Chronik | Österreich
25.10.2018

Strengere Regeln für Wohnbaugenossenschaften

Die Bundesregierung will mit einer Gesetzesnovelle Spekulation unterbinden.

Um der Spekulation mit geförderten Wohnungen einen Riegel vorzuschieben, will die Regierung das Wohnungsgemeinnützigkeitsgesetz (WGG) verschärfen. Ein entsprechender Entschließungsantrag wird am Donnerstag im Parlament eingebracht, sagt FPÖ-Wohnbausprecher Philipp Schrangl zum KURIER.

Die Novelle umfasst auch strengere Regelungen für den Fall, dass Wohnbaugenossenschaften ihre Gemeinnützigkeit aberkannt wird. So müssen künftig die Fördergelder in jenem Bundesland zurückgezahlt werden, in denen auch tatsächlich die Wohnungen des Trägers stehen. Damit sollen Fälle wie jene der Träger Riedenhof und Gesfö verhindert werden.
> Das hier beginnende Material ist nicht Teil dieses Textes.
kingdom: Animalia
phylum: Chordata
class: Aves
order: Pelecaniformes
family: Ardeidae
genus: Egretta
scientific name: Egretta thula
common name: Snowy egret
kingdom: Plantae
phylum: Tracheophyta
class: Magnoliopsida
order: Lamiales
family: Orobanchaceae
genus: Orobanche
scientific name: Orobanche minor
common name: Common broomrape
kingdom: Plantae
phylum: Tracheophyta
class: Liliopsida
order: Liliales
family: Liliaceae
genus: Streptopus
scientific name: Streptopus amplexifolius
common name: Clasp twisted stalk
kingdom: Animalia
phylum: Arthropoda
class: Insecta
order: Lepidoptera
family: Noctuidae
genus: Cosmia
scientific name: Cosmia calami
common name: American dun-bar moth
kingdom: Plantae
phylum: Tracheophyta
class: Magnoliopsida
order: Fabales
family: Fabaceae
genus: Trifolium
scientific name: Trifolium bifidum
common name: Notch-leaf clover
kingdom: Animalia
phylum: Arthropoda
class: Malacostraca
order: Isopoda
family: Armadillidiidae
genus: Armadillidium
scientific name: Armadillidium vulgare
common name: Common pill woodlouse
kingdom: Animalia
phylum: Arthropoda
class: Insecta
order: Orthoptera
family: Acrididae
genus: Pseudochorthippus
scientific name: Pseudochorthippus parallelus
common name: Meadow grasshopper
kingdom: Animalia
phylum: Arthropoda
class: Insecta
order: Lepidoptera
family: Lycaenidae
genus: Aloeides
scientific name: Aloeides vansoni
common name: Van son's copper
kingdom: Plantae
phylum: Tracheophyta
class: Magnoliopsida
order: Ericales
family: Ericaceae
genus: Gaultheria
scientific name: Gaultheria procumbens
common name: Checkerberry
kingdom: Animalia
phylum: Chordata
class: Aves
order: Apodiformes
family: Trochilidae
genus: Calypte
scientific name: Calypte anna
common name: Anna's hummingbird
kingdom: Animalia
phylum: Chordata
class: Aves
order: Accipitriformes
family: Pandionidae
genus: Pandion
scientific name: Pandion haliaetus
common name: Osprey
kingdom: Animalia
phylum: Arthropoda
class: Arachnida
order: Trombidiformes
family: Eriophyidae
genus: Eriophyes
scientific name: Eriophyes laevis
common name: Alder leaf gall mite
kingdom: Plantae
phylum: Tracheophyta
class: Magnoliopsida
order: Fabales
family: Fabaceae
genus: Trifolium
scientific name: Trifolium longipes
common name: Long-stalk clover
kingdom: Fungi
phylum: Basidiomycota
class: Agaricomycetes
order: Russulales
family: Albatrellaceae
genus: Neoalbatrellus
Sie hatten ihren Sitz in Burgenland verlegt, wo ihnen 2015 die Gemeinnützigkeit aberkannt wurde. Unmittelbar danach wurden die Wohnungen gewinnbringend verkauft. Das Land Burgenland kassierte im Zuge der Aberkennung der Gemeinnützigkeit 17 Millionen Euro an Fördergeld-Rückforderungen, obwohl keine einzige Wohnung der Träger im Burgenland beheimatet ist. Die Grünen haben in der Causa wie berichtet eine Anzeige eingebracht.

Tojner angezeigt

Die beiden Unternehmen sorgten zuletzt auch für Schlagzeilen, weil Wohnungen über Online-Plattformen gewinnbringend an Touristen vermietet werden. In dieser Causa haben die Grünen unter anderem den Wiener Immo-Unternehmer Michael Tojner wegen des Verdachts des gewerbsmäßigen Betrugs angezeigt. Tojner ist Eigentümer der Gesfö. Auch die Riedenhof wird zu seinem Einflussbereich gezählt.

Per se ist Airbnb in Anlagen, die von Wohnbaugenossenschaften errichtet wurden, jetzt schon nicht erlaubt, mit der Novelle soll das Verbot jetzt noch einmal explizit verankert werden. „Sozialwohnungen müssen Sozialwohnungen bleiben - und auch als solche genutzt werden“, sagt Schrangl dazu.

Ein weiterer Punkt der Novelle sieht vor, dass per Bescheid der zuständigen Landesbehörde ein Regierungskommissär eingesetzt werden kann. Er soll in Härtefällen als eine Art Gemeinnützigkeits-Notar dienen. So soll verhindert werden, dass Wohnungen rasch und mit oft hohen Gewinnen an Dritte abverkauft werden können. Auch die Rolle des Revisionsverbandes der gemeinnützigen Bauträger wird gestärkt. Er bekommt künftig bei aufsichtsbehördlichen Verfahren Parteienstellung. Damit soll ein bundesweit einheitliches Vorgehen der in Hand der Länder befindlichen Aufsicht unterstützt werden.

Die geplante Novelle soll im November in den zuständigen Ausschuss kommen und im zweiten Quartal 2019 in Kraft treten.